[WHAT THE EXERCISE ASKS]
Make an exact copy of the records, with the images left out.

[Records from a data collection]
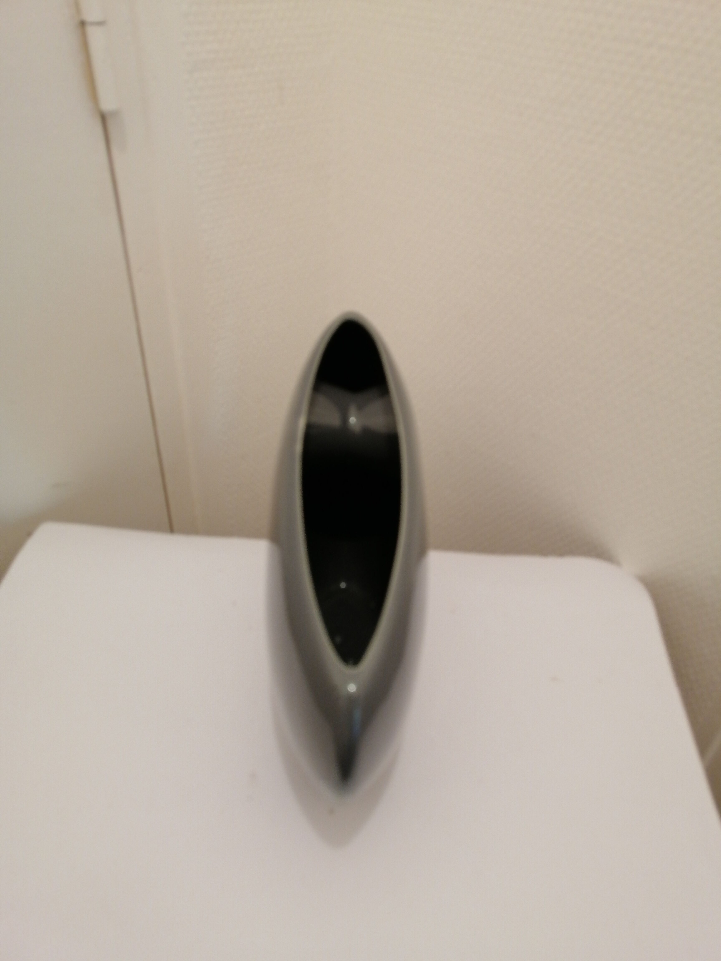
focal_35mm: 26
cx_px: 360
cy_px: 480
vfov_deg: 67.3
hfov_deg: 53.1
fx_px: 722
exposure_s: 1/33.3
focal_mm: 3.96
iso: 250
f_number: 1.8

[ANSWER TO THE EXERCISE]
focal_35mm: 26
cx_px: 360
cy_px: 480
vfov_deg: 67.3
hfov_deg: 53.1
fx_px: 722
exposure_s: 1/33.3
focal_mm: 3.96
iso: 250
f_number: 1.8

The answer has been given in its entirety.